Chronic-onset encephalopathy considers neurodegenerative conditions such as dementia.
Toxic and metabolic insults can cause variable onset of insult encephalopathy, dependent on the toxin/metabolite.
Ischemic stroke caused by lack of blood flow to one or more regions of the brain, leads to cerebral infarction.
Ischemic stroke clinical findings are related to the location of the ischemia/infarction, most patients present with focal defects.
Embolic strokes typically have an acute presentation with maximum symptoms at onset, whereas small vessel strokes, lacunar strokes, may have a stuttering pace over minutes to hours.
Global encephalopathy can occur with infarctions to certain regions of the brain including bilateral thalami, territories of the right middle and anterior cerebral arteries, and diffuse and bilaterally located small emboli.
Seizures are caused by abnormal, excessive, rhythmic electrical discharges in the brain.
Seizures usually occur as discreet events with a rapid onset, although clinical presentation is variable and depends on where in the brain the aberrant electrical activity originates and whether it remains in one location-that is partial, or becomes more widespread, that is generalized.
Generalized seizures Lead to a loss of consciousness and are followed by a period of global encephalopathy, known as a postictal state.
Partial seizures produce focal symptoms reflecting the function of the area where the aberrant electrical activity occurs-motor, sensory, autonomic-and can cause encephalopathy when the cognitive networks are involved.
Migraine is characterized by unilateral and throbbing headaches that last several hours and is often accompanied by nausea, photophobia, and phonophobia.
Migraine headaches tend to build over a course of minutes and maybe preceded by an aura that is often visual or somatosensory.
Migraine can produce symptoms of confusion in rare instances.
Traumatic brain injury is a common cause of hyperacute encephalopathy.
Concussion refers to mild Traumatic brain injury associated with altered mental status.
Patient with concussion can experience a posttraumatic encephalopathy as part of a broader postconcussive syndrome of headaches, dizziness, mental fogginess, intolerance of loud noises or bright lights, and the onset of symptoms may be delayed by hours or days following impact.
Neuropsychiatric symptoms may accompany the syndrome and include fatigue, sleepiness, insomnia, personality changes and slow processing speed.
Sudden onset encephalopathy can occur with hypertensive emergencies, metabolic derangement, medications, drug withdrawal, and other toxic exposures.

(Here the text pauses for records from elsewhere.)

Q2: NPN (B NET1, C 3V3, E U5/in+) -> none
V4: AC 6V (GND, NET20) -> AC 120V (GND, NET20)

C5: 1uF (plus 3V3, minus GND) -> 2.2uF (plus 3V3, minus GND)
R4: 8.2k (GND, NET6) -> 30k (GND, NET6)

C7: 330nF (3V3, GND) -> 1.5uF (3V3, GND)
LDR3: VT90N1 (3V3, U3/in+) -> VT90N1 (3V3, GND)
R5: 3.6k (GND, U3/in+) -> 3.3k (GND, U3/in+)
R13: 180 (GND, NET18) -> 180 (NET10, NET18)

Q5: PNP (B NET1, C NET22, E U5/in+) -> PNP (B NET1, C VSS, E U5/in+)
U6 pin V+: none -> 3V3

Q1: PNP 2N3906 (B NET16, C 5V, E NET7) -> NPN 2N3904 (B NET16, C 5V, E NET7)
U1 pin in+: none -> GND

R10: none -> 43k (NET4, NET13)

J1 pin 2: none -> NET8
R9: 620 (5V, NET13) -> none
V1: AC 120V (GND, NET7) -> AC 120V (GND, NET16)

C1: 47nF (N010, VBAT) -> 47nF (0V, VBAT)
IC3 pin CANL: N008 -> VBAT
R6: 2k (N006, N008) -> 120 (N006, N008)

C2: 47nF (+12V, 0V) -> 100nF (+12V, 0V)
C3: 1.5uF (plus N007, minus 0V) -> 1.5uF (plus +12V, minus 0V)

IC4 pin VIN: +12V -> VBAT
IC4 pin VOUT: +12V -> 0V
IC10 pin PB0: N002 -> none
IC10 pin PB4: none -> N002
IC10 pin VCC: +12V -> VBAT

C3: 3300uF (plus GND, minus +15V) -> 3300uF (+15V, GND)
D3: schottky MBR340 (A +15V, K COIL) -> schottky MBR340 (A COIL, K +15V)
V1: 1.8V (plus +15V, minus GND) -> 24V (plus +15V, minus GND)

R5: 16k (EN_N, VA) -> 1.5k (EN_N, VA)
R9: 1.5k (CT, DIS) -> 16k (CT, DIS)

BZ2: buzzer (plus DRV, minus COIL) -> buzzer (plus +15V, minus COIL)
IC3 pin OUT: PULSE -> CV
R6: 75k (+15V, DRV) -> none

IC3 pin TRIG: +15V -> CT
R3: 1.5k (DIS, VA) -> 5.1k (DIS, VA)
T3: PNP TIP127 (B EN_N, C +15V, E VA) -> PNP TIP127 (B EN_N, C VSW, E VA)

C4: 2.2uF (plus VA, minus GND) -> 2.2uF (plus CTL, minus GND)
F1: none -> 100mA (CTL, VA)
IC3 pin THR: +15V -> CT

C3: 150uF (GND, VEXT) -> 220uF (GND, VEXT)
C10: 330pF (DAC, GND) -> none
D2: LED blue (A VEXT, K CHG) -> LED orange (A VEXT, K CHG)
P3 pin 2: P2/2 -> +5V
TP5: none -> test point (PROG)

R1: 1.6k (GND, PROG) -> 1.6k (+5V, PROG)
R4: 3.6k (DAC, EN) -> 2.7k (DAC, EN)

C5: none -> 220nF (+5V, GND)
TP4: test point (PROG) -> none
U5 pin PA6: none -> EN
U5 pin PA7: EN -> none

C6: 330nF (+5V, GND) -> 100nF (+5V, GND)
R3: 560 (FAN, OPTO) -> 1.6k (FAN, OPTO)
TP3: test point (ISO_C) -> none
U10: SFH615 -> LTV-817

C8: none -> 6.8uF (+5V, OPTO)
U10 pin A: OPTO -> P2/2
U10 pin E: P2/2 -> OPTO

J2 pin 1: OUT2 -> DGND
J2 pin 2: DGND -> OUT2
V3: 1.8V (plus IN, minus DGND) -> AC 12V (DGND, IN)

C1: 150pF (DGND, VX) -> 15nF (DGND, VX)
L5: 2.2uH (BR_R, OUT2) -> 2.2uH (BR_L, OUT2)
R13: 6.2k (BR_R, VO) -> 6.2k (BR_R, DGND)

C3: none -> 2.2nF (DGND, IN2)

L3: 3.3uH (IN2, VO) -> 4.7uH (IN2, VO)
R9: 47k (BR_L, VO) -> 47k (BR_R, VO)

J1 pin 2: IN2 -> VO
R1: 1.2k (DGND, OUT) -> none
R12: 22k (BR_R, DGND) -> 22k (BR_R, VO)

Psychiatric processes such as panic attacks, nonepileptic seizures, fugue state, and psychosis can also present as a sudden onset encephalopathy.
Psychiatric illness may cause acute mania, psychosis, panic, anxiety, and depression along with cognitive impairment, Catalonia, psychomotor agitation, or slowing.
Subdural hematoma, the slow accumulation of blood which may take days or even weeks can occur as a clinically significant mass effect and result in encephalopathy.
Subdural hematoma symptoms include: headache, impaired arousal, focal deficits, cognitive impairment, and seizures.
Subdural hematoma may be caused by head trauma, coagulopathies, anticoagulants, and intracranial hypotension.
Demyelinating disease of the CNS include multiple sclerosis and acute disseminated encephalitis and they may manifest as an encephalopathy.
CNS infection such as meningitis and encephalitis can present with acute encephalopathy, usually accompanied by headache and fever.
In transient global amnesia temporary loss of ability to form new memories and patients present with disorientation.
In transientt global amnesia the mental status exam is normal outside of short-term recall.
The process resolves within 24 hours and may be triggered by intense physiological or emotional stimuli.
Systemic conditions associated with acute encephalopathy include: systemic infections, systemic autoimmune diseases, metabolic disturbances, drugs or drug withdrawal, and toxin ingestions.